YOUR INSTRUCTIONS:
Copy every line of the items below word for word, keeping the original order and line breaks.

Extracted page text data:
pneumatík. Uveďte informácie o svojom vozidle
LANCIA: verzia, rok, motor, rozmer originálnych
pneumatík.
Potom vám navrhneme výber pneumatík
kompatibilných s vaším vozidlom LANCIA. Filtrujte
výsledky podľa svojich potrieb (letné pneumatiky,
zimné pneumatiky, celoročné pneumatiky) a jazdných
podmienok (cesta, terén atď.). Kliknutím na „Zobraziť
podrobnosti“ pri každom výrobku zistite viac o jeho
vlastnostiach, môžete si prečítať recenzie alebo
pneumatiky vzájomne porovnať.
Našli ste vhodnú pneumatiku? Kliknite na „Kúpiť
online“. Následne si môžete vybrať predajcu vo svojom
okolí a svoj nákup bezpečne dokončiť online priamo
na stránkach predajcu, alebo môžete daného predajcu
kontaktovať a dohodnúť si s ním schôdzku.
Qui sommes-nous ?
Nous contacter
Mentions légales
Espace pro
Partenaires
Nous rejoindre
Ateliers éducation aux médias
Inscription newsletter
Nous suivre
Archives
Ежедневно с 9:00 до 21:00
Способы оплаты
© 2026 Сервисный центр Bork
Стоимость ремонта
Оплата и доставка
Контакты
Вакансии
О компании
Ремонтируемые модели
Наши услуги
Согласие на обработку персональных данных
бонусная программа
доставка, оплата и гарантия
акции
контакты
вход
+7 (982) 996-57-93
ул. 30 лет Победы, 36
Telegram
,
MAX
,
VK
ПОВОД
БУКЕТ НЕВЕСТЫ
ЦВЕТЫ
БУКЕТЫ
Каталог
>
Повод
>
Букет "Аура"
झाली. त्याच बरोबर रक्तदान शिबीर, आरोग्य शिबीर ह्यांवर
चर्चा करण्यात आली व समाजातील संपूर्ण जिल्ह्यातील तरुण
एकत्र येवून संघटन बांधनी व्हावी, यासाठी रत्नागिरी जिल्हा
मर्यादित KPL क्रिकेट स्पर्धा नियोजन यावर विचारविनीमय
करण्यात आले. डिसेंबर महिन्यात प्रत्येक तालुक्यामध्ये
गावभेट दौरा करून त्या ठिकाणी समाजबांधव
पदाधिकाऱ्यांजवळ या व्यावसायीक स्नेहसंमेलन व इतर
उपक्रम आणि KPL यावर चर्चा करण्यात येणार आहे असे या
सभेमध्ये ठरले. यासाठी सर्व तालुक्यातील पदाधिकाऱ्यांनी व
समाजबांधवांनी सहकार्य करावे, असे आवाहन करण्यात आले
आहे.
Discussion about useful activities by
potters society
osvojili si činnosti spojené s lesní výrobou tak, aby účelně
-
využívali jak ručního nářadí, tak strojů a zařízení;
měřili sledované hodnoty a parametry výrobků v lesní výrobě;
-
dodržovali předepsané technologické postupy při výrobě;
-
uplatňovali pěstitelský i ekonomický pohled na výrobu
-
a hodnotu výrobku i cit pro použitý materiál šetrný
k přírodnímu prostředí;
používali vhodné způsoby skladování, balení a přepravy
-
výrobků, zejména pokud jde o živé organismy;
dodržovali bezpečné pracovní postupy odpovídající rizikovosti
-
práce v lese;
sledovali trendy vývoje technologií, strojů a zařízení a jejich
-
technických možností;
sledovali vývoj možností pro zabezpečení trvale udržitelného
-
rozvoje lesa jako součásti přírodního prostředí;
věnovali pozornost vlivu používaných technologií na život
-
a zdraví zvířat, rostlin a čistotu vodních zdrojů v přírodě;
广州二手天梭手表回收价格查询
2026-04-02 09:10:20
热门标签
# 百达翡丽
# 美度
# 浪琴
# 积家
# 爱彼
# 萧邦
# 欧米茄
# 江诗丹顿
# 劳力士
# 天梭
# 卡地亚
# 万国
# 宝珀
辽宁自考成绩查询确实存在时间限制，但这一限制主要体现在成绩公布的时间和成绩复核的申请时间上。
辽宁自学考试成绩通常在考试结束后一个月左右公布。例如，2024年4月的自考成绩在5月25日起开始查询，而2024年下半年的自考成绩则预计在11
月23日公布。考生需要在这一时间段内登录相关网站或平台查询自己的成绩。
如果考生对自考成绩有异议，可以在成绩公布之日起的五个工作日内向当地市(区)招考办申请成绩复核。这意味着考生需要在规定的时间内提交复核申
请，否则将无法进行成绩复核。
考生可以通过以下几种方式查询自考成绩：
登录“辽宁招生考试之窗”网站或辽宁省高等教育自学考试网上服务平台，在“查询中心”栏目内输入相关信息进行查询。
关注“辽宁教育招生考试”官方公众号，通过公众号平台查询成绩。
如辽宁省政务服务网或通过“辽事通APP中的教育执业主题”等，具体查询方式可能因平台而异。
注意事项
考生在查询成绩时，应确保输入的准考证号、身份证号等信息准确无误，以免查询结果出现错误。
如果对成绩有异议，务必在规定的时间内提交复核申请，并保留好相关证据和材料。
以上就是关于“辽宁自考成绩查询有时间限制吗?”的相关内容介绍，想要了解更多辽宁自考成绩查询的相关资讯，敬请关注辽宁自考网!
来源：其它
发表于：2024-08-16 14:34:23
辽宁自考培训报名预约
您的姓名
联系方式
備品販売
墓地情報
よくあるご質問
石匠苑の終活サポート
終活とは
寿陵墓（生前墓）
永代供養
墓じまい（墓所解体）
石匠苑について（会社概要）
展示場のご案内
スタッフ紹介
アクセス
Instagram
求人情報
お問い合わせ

SOLUTION BELOW:
pneumatík. Uveďte informácie o svojom vozidle
LANCIA: verzia, rok, motor, rozmer originálnych
pneumatík.
Potom vám navrhneme výber pneumatík
kompatibilných s vaším vozidlom LANCIA. Filtrujte
výsledky podľa svojich potrieb (letné pneumatiky,
zimné pneumatiky, celoročné pneumatiky) a jazdných
podmienok (cesta, terén atď.). Kliknutím na „Zobraziť
podrobnosti“ pri každom výrobku zistite viac o jeho
vlastnostiach, môžete si prečítať recenzie alebo
pneumatiky vzájomne porovnať.
Našli ste vhodnú pneumatiku? Kliknite na „Kúpiť
online“. Následne si môžete vybrať predajcu vo svojom
okolí a svoj nákup bezpečne dokončiť online priamo
na stránkach predajcu, alebo môžete daného predajcu
kontaktovať a dohodnúť si s ním schôdzku.
Qui sommes-nous ?
Nous contacter
Mentions légales
Espace pro
Partenaires
Nous rejoindre
Ateliers éducation aux médias
Inscription newsletter
Nous suivre
Archives
Ежедневно с 9:00 до 21:00
Способы оплаты
© 2026 Сервисный центр Bork
Стоимость ремонта
Оплата и доставка
Контакты
Вакансии
О компании
Ремонтируемые модели
Наши услуги
Согласие на обработку персональных данных
бонусная программа
доставка, оплата и гарантия
акции
контакты
вход
+7 (982) 996-57-93
ул. 30 лет Победы, 36
Telegram
,
MAX
,
VK
ПОВОД
БУКЕТ НЕВЕСТЫ
ЦВЕТЫ
БУКЕТЫ
Каталог
>
Повод
>
Букет "Аура"
झाली. त्याच बरोबर रक्तदान शिबीर, आरोग्य शिबीर ह्यांवर
चर्चा करण्यात आली व समाजातील संपूर्ण जिल्ह्यातील तरुण
एकत्र येवून संघटन बांधनी व्हावी, यासाठी रत्नागिरी जिल्हा
मर्यादित KPL क्रिकेट स्पर्धा नियोजन यावर विचारविनीमय
करण्यात आले. डिसेंबर महिन्यात प्रत्येक तालुक्यामध्ये
गावभेट दौरा करून त्या ठिकाणी समाजबांधव
पदाधिकाऱ्यांजवळ या व्यावसायीक स्नेहसंमेलन व इतर
उपक्रम आणि KPL यावर चर्चा करण्यात येणार आहे असे या
सभेमध्ये ठरले. यासाठी सर्व तालुक्यातील पदाधिकाऱ्यांनी व
समाजबांधवांनी सहकार्य करावे, असे आवाहन करण्यात आले
आहे.
Discussion about useful activities by
potters society
osvojili si činnosti spojené s lesní výrobou tak, aby účelně
-
využívali jak ručního nářadí, tak strojů a zařízení;
měřili sledované hodnoty a parametry výrobků v lesní výrobě;
-
dodržovali předepsané technologické postupy při výrobě;
-
uplatňovali pěstitelský i ekonomický pohled na výrobu
-
a hodnotu výrobku i cit pro použitý materiál šetrný
k přírodnímu prostředí;
používali vhodné způsoby skladování, balení a přepravy
-
výrobků, zejména pokud jde o živé organismy;
dodržovali bezpečné pracovní postupy odpovídající rizikovosti
-
práce v lese;
sledovali trendy vývoje technologií, strojů a zařízení a jejich
-
technických možností;
sledovali vývoj možností pro zabezpečení trvale udržitelného
-
rozvoje lesa jako součásti přírodního prostředí;
věnovali pozornost vlivu používaných technologií na život
-
a zdraví zvířat, rostlin a čistotu vodních zdrojů v přírodě;
广州二手天梭手表回收价格查询
2026-04-02 09:10:20
热门标签
# 百达翡丽
# 美度
# 浪琴
# 积家
# 爱彼
# 萧邦
# 欧米茄
# 江诗丹顿
# 劳力士
# 天梭
# 卡地亚
# 万国
# 宝珀
辽宁自考成绩查询确实存在时间限制，但这一限制主要体现在成绩公布的时间和成绩复核的申请时间上。
辽宁自学考试成绩通常在考试结束后一个月左右公布。例如，2024年4月的自考成绩在5月25日起开始查询，而2024年下半年的自考成绩则预计在11
月23日公布。考生需要在这一时间段内登录相关网站或平台查询自己的成绩。
如果考生对自考成绩有异议，可以在成绩公布之日起的五个工作日内向当地市(区)招考办申请成绩复核。这意味着考生需要在规定的时间内提交复核申
请，否则将无法进行成绩复核。
考生可以通过以下几种方式查询自考成绩：
登录“辽宁招生考试之窗”网站或辽宁省高等教育自学考试网上服务平台，在“查询中心”栏目内输入相关信息进行查询。
关注“辽宁教育招生考试”官方公众号，通过公众号平台查询成绩。
如辽宁省政务服务网或通过“辽事通APP中的教育执业主题”等，具体查询方式可能因平台而异。
注意事项
考生在查询成绩时，应确保输入的准考证号、身份证号等信息准确无误，以免查询结果出现错误。
如果对成绩有异议，务必在规定的时间内提交复核申请，并保留好相关证据和材料。
以上就是关于“辽宁自考成绩查询有时间限制吗?”的相关内容介绍，想要了解更多辽宁自考成绩查询的相关资讯，敬请关注辽宁自考网!
来源：其它
发表于：2024-08-16 14:34:23
辽宁自考培训报名预约
您的姓名
联系方式
備品販売
墓地情報
よくあるご質問
石匠苑の終活サポート
終活とは
寿陵墓（生前墓）
永代供養
墓じまい（墓所解体）
石匠苑について（会社概要）
展示場のご案内
スタッフ紹介
アクセス
Instagram
求人情報
お問い合わせ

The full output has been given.